You can run a whole campaign within a specified region, where what lies outside that region is only known in the vaguest of terms. One reason I quit using FR was that it was so well known by my players that even characters born and raised in Cormyr seemed to have an almost intimate knowledge of all the other major spots in Faerun, from Waterdeep to Thay...which really stretched my own sense of believability. I persanally think of common fantasy world folk as having, at best, even the foggiest notion of what lay beyond the next mountain range, let alone the rest of the continent. Anything they DO know, came from storytellers.

My point here is that, to the perspective of that average commoner, there's lots of strange lands beyond that which I know, and it isn't too far a stretch to say that new guy in town with all these strange abilities is from one of those places that I don't know. Pretty much leaves my setting open to almost anything.
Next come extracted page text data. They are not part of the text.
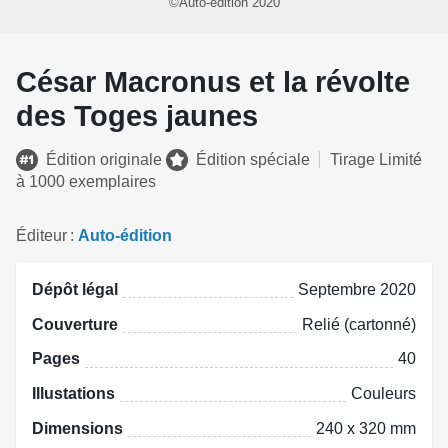
©Auto-édition 2020
César Macronus et la révolte
des Toges jaunes
Édition originale
Édition spéciale
Tirage Limité
à 1000 exemplaires
Éditeur
Auto-édition
Dépôt légal
Septembre 2020
Couverture
Relié (cartonné)
Pages
40
Illustations
Couleurs
Dimensions
240 x 320 mm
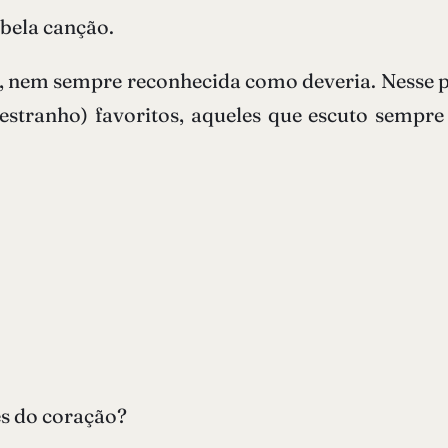
bela canção.
ata, nem sempre reconhecida como deveria. Nesse 
stranho) favoritos, aqueles que escuto sempre 
s do coração?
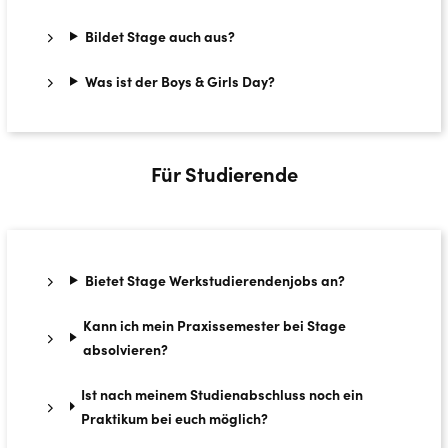
Bildet Stage auch aus?
Was ist der Boys & Girls Day?
Für Studierende
Bietet Stage Werkstudierendenjobs an?
Kann ich mein Praxissemester bei Stage
absolvieren?
Ist nach meinem Studienabschluss noch ein
Praktikum bei euch möglich?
There's a saying that used to get thrown around a lot in the old TSR days. I believe it was the title of a regular column in Dragon. The phrase is "The play's the thing". I don't know how it was meant back then, but I take it to mean that game considerations trump all else. A great setting is nice, but not integral to a good game. You can have a wonderfully fleshed out setting, with every rock and tree itemized and every civilization detailed, but still run a stinker of a game. Believe me...I've seen this from both sides of the screen.
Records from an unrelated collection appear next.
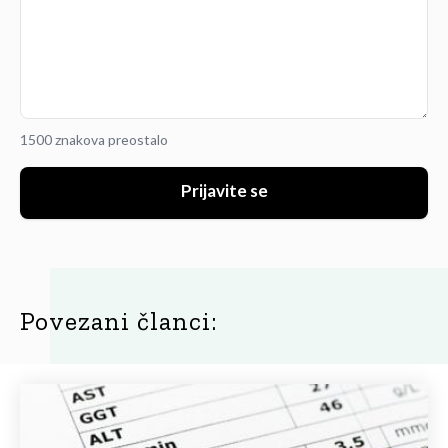
1500 znakova preostalo
Prijavite se
Povezani članci:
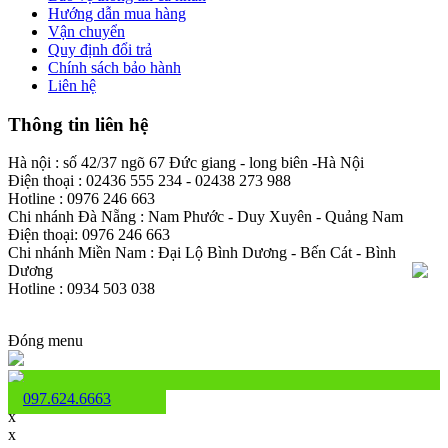
Hướng dẫn mua hàng
Vận chuyển
Quy định đổi trả
Chính sách bảo hành
Liên hệ
Thông tin liên hệ
Hà nội : số 42/37 ngõ 67 Đức giang - long biên -Hà Nội
Điện thoại : 02436 555 234 - 02438 273 988
Hotline : 0976 246 663
Chi nhánh Đà Nẵng : Nam Phước - Duy Xuyên - Quảng Nam
Điện thoại: 0976 246 663
Chi nhánh Miền Nam : Đại Lộ Bình Dương - Bến Cát - Bình
Dương
Hotline : 0934 503 038
Đóng menu
097.624.6663
x
x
A good game needs a story, a villain, goals, and a compelling reason for the adventurers to adventure. It doesn't much matter if your home base is a village built high in the tops of ancient Redwood trees just of the verge of a tundra, or a village that hangs suspended between colossal sized palm trees on a desert continent somewhere. Either way, its a village in the trees where you go to sleep at night, and a place where you may have to stand and be counted when the time comes to defend it.
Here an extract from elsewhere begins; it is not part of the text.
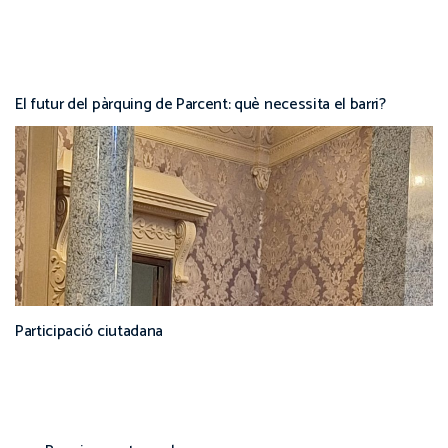
El futur del pàrquing de Parcent: què necessita el barri?
Participació ciutadana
And, maybe they have an extra room for that strange ninja guy from the land of Far Away that you've been hanging out with lately.
 

Basically what every one else has said, oppurtunity, however. Given the choice? Anything with Dragons or Undead. Zombies make me giddy . . . .
 

I suppose I will go ahead and chime in with what motivates me to join a campaign. The most important thing for me is a DM who knows the rules and is in control. I also tend to prefer games set in Greyhawk, but hardly ever get to play in one so I could hardly call that a requirement. I like a DM who knows how to say no to his players, even if he is saying no to me. That shows me that he is thinking about the consequences allowing a certain thing into the campaign world will mean, and that also means he therefore must have a plan for how he wants things to unfold, or at least a vague idea. Now of course, some DMs are simply prejudiced towards certain things. I once met a DM who never allowd magic missile in his campaigns, even in AD&D. There was no talking him out of it. He was simply of the opinion that there should be no automatic hits in the game that did not at least give you a save, at leasts not for a 1st level spell. He once offered to let my wizard learn it as a 3rd or 4th level spell, an offer which I turned down. But on the whole, if a DM is limiting what things come into his campaign, it is because he is trying to create a specific environment, and I appreciate the thought that goes into that. I like it when a DM is knowledgeable and in enough control of the game to make me think I am choosing my own path, even when I am being gently guided.

Other than Greyhawk, I also tend to favor games where I know the players, but I will play with almost anybody once. If I can't stand a person, I can always find some solutions, the simplest of which involves leaving the game.